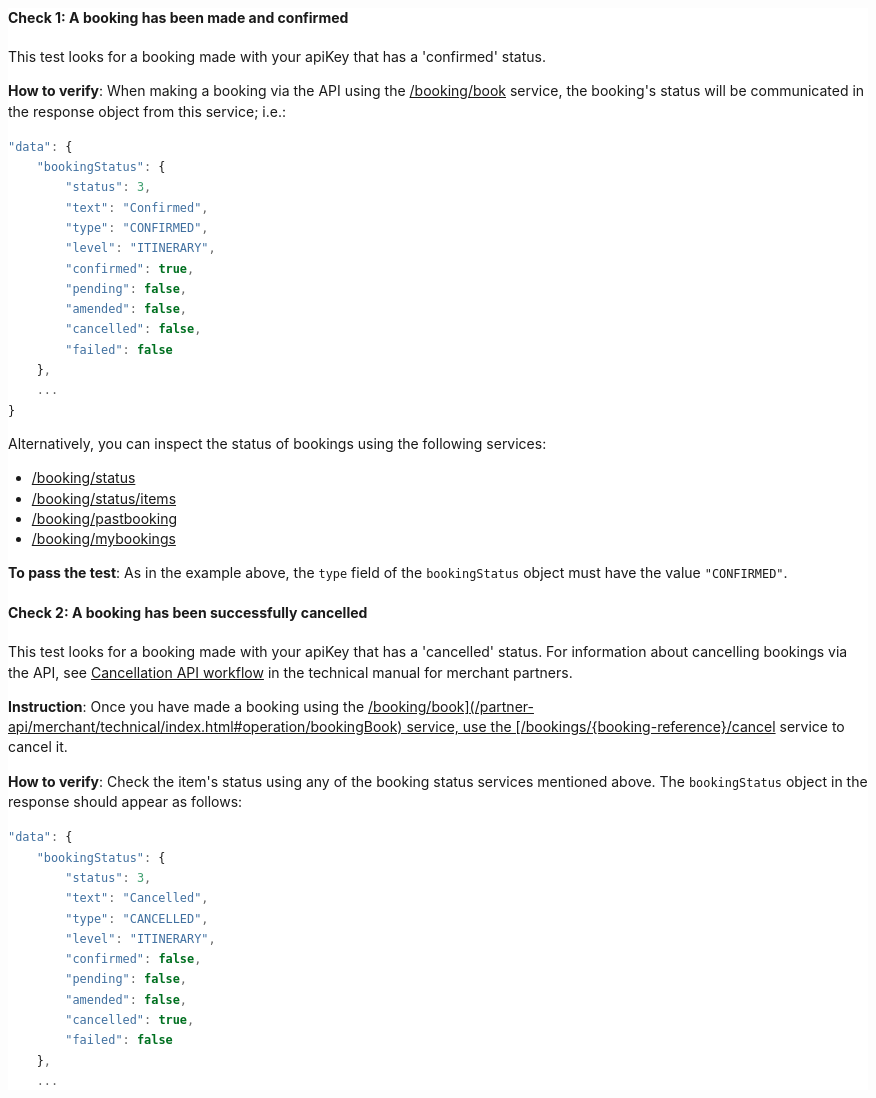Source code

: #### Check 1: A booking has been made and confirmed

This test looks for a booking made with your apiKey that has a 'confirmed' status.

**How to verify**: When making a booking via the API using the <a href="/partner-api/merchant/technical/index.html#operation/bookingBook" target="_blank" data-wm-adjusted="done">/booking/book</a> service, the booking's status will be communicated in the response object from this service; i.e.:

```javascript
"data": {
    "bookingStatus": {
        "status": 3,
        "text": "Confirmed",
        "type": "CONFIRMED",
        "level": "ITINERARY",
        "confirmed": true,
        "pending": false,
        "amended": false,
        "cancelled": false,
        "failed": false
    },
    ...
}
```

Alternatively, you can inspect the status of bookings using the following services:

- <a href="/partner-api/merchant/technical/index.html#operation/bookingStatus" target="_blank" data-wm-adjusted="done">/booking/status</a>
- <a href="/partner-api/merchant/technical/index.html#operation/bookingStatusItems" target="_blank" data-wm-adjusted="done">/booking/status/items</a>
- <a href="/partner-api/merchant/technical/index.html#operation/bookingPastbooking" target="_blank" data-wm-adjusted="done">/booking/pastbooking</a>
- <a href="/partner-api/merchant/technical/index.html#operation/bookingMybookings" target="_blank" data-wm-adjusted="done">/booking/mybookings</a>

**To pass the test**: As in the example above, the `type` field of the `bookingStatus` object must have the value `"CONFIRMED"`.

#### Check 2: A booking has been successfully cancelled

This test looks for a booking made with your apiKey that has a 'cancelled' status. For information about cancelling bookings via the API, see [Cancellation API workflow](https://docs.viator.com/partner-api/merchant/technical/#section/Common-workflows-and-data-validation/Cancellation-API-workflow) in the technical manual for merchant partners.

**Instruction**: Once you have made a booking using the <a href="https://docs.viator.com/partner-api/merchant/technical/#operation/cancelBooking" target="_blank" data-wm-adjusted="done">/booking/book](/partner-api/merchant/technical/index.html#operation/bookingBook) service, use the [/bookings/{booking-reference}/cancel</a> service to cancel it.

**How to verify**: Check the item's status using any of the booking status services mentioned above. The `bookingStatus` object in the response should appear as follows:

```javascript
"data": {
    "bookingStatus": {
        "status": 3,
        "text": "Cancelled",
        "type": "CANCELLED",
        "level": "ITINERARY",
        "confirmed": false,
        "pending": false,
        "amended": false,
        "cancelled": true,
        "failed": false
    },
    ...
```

☆ ☆ ☆ ☆ ☆

REQUIRED ACTION: Return the lines of the data above in full and exactly, with no pictures.

ANSWER FOR THIS EXERCISE:
Source code

: #### Check 1: A booking has been made and confirmed

This test looks for a booking made with your apiKey that has a 'confirmed' status.

**How to verify**: When making a booking via the API using the <a href="/partner-api/merchant/technical/index.html#operation/bookingBook" target="_blank" data-wm-adjusted="done">/booking/book</a> service, the booking's status will be communicated in the response object from this service; i.e.:

```javascript
"data": {
    "bookingStatus": {
        "status": 3,
        "text": "Confirmed",
        "type": "CONFIRMED",
        "level": "ITINERARY",
        "confirmed": true,
        "pending": false,
        "amended": false,
        "cancelled": false,
        "failed": false
    },
    ...
}
```

Alternatively, you can inspect the status of bookings using the following services:

- <a href="/partner-api/merchant/technical/index.html#operation/bookingStatus" target="_blank" data-wm-adjusted="done">/booking/status</a>
- <a href="/partner-api/merchant/technical/index.html#operation/bookingStatusItems" target="_blank" data-wm-adjusted="done">/booking/status/items</a>
- <a href="/partner-api/merchant/technical/index.html#operation/bookingPastbooking" target="_blank" data-wm-adjusted="done">/booking/pastbooking</a>
- <a href="/partner-api/merchant/technical/index.html#operation/bookingMybookings" target="_blank" data-wm-adjusted="done">/booking/mybookings</a>

**To pass the test**: As in the example above, the `type` field of the `bookingStatus` object must have the value `"CONFIRMED"`.

#### Check 2: A booking has been successfully cancelled

This test looks for a booking made with your apiKey that has a 'cancelled' status. For information about cancelling bookings via the API, see [Cancellation API workflow](https://docs.viator.com/partner-api/merchant/technical/#section/Common-workflows-and-data-validation/Cancellation-API-workflow) in the technical manual for merchant partners.

**Instruction**: Once you have made a booking using the <a href="https://docs.viator.com/partner-api/merchant/technical/#operation/cancelBooking" target="_blank" data-wm-adjusted="done">/booking/book](/partner-api/merchant/technical/index.html#operation/bookingBook) service, use the [/bookings/{booking-reference}/cancel</a> service to cancel it.

**How to verify**: Check the item's status using any of the booking status services mentioned above. The `bookingStatus` object in the response should appear as follows:

```javascript
"data": {
    "bookingStatus": {
        "status": 3,
        "text": "Cancelled",
        "type": "CANCELLED",
        "level": "ITINERARY",
        "confirmed": false,
        "pending": false,
        "amended": false,
        "cancelled": true,
        "failed": false
    },
    ...
```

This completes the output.